◆ Saved entries ◆
━━━━━━━━━━━━━━━━━━━━
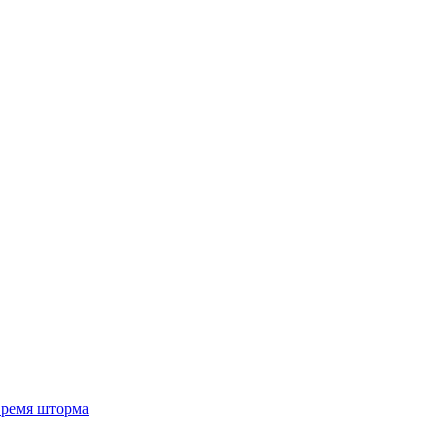
 время шторма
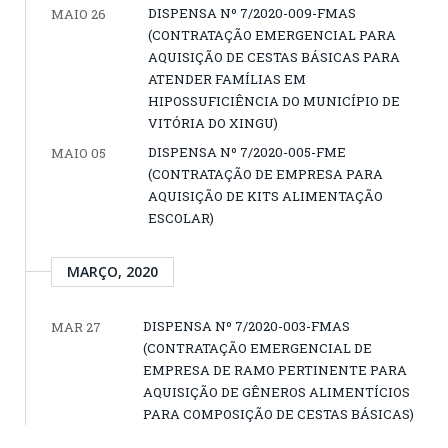
DISPENSA Nº 7/2020-009-FMAS
MAIO 26
(CONTRATAÇÃO EMERGENCIAL PARA
AQUISIÇÃO DE CESTAS BÁSICAS PARA
ATENDER FAMÍLIAS EM
HIPOSSUFICIÊNCIA DO MUNICÍPIO DE
VITÓRIA DO XINGU)
DISPENSA Nº 7/2020-005-FME
MAIO 05
(CONTRATAÇÃO DE EMPRESA PARA
AQUISIÇÃO DE KITS ALIMENTAÇÃO
ESCOLAR)
MARÇO, 2020
DISPENSA Nº 7/2020-003-FMAS
MAR 27
(CONTRATAÇÃO EMERGENCIAL DE
EMPRESA DE RAMO PERTINENTE PARA
AQUISIÇÃO DE GÊNEROS ALIMENTÍCIOS
PARA COMPOSIÇÃO DE CESTAS BÁSICAS)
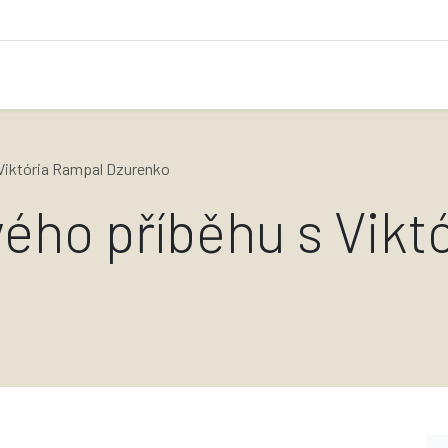
 Viktória Rampal Dzurenko
vého příběhu s Vikt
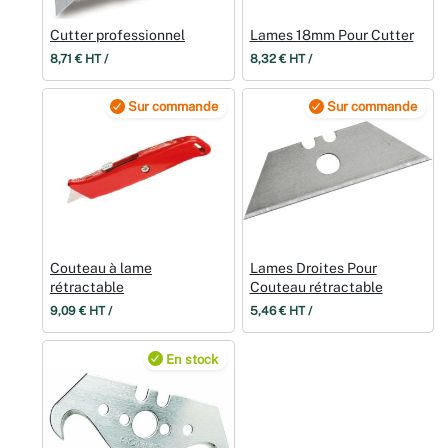
Noël
Cutter professionnel
Lames 18mm Pour Cutter
8,71 € HT /
8,32 € HT /
Hallowee
Sur commande
Sur commande
Mariages
Foires aux
Décoratio
Couteau à lame
Lames Droites Pour
rétractable
Couteau rétractable
9,09 € HT /
5,46 € HT /
En stock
━━━━━━━━━━━━━━━━━━━━
◆ What you will do ◆
Leaving every image behind, repeat the data in full and exactly.

◆ Task response ◆
 время шторма
DISPENSA Nº 7/2020-009-FMAS
MAIO 26
(CONTRATAÇÃO EMERGENCIAL PARA
AQUISIÇÃO DE CESTAS BÁSICAS PARA
ATENDER FAMÍLIAS EM
HIPOSSUFICIÊNCIA DO MUNICÍPIO DE
VITÓRIA DO XINGU)
DISPENSA Nº 7/2020-005-FME
MAIO 05
(CONTRATAÇÃO DE EMPRESA PARA
AQUISIÇÃO DE KITS ALIMENTAÇÃO
ESCOLAR)
MARÇO, 2020
DISPENSA Nº 7/2020-003-FMAS
MAR 27
(CONTRATAÇÃO EMERGENCIAL DE
EMPRESA DE RAMO PERTINENTE PARA
AQUISIÇÃO DE GÊNEROS ALIMENTÍCIOS
PARA COMPOSIÇÃO DE CESTAS BÁSICAS)
 Viktória Rampal Dzurenko
vého příběhu s Vikt
Noël
Cutter professionnel
Lames 18mm Pour Cutter
8,71 € HT /
8,32 € HT /
Hallowee
Sur commande
Sur commande
Mariages
Foires aux
Décoratio
Couteau à lame
Lames Droites Pour
rétractable
Couteau rétractable
9,09 € HT /
5,46 € HT /
En stock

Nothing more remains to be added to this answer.